Vlad Dracula – "The Impailer"
By James Donahue
There really was a man named Dracula. Forget the Hollywood version though. He wasn’t a vampire
but his evil deeds in his native Transylvania were the inspiration for the contemporary vampire stories.
It was rumored that Vlad Dracula sometimes drank the blood of the people he killed. He earned a nickname
as "Vlad the Impaler" because impalement was his favorite way of murdering people. He would have a horse attached to each
of his victim’s legs and a dull stake forced up through the body, from the anus to the mouth. It was probably the most
painful type of death because the victims didn’t die right away. They sometimes suffered for hours and even days.
It was said that Vlad also impaled children, babies and even animals. He liked to eat and drink around
the bodies of dead and naked people still impaled by stakes. He also poisoned, blinded, strangled, hanged, decapitated, stabbed,
disemboweled, skinned (alive), hacked, dismembered, burned, boiled, scalped, roasted, and buried people alive. He enjoyed
cutting off people’s body parts, especially their sexual organs. He roasted children and forced their parents to eat
If the stories were true, Vlad Dracula was perhaps the most twisted and wicked person who ever lived.
And he had the power to do these things because he was born into royalty. The son of Vlad II Dracul, he was born in 1431 in
Sighisoara and given the name Vlad III. The father was married to Princess Cneajna of Moldavia at the time, but he kept several
mistresses so it was unclear just who Vlad’s mother was.
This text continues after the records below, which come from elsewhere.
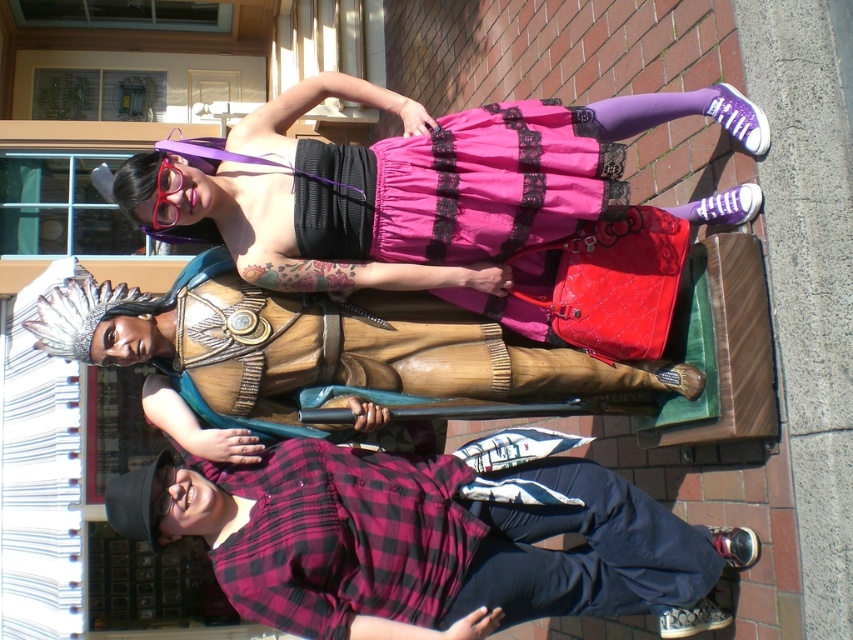
You are a photographer trying to capture a photo of the pink satin skirt at upper center and the wooden statue at center. Based on their positions, which object is located to the right of the other?

The pink satin skirt at upper center is positioned on the right side of wooden statue at center.

You are a photographer setting up a shot. You have two items in your scene, the plaid flannel shirt at lower left and the wooden statue at center. Which object is narrower?

The plaid flannel shirt at lower left is narrower than the wooden statue at center.

You are a photographer setting up for a group photo. You need to ensure there is enough space between the pink satin skirt at upper center and the wooden statue at center for a 30 inch wide camera tripod. Is there sufficient space between them?

The distance between the pink satin skirt at upper center and the wooden statue at center is 27.60 inches, which is less than the required 30 inches for the tripod. Therefore, there is not enough space.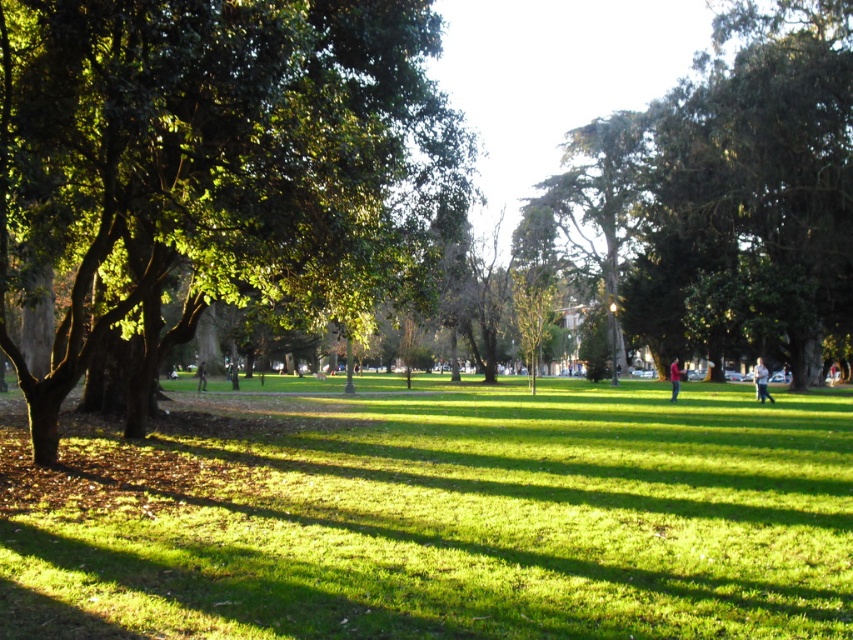
You are standing at the park entrance and want to locate the green leafy tree at center. According to the coordinates provided, where should you look relative to the park entrance?

The green leafy tree at center is located at coordinates point (215, 172), which means it is positioned slightly to the left and forward from the park entrance.

You are standing at the camera position and want to reach the point at coordinates (x=202, y=365) in the park. The park has a rule that you can only walk in straight lines and cannot exceed a distance of 60 meters. Can you reach the point without breaking the rule?

The distance between you and the point at coordinates (x=202, y=365) is 60.21 meters, which exceeds the park rule of 60 meters. Therefore, you cannot reach the point without breaking the rule.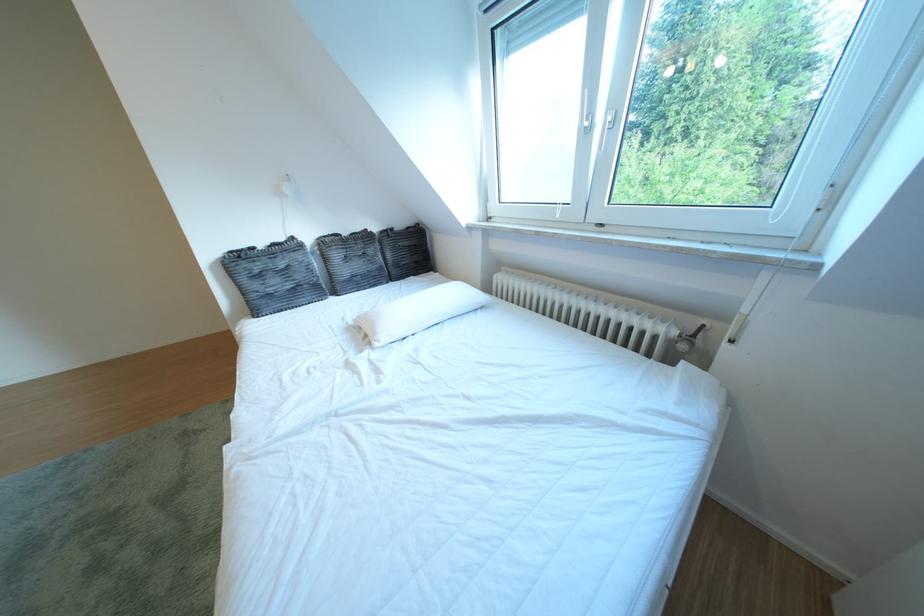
In a peculiar twist of history, the name Dracul, which meant dragon, was given Vald’s father
by the Holy Roman Emperor Sigismund because he joined the Order of the Dragon, a fellowship of knights sworn to defend Christendom
against the Moslem Ottomans. The name Dracul, of course, has since been distorted as "Dracula" with very dark connotations.
Vlad rose to power and became prince of Wallachia between the years 1448 and 1476. He led armies in
battle against Ottoman forces. Some historians say the Vlad III may not have been the malicious killer as told in the stories
about him, but rather used the technique of impalement and stories of his cold hearted killings as a way of throwing fear
into his enemies.
Romanian and Bulgarian writings from 1481 and later portray Vlad III as a hero that used his harsh
methods to reclaim his country from the boyars. All of his military battles were directed against the Ottoman Empire, which
was out to conquer Wallachi.
Still, Vlad III has been credited with the violent deaths of some 100,000 people during his years
There are varied accounts of Vlad’s death. One of the most common stories was that he was decapitated
by the Turks in 1476 as a trophy. His head was displayed on a stake to show the people that he was dead.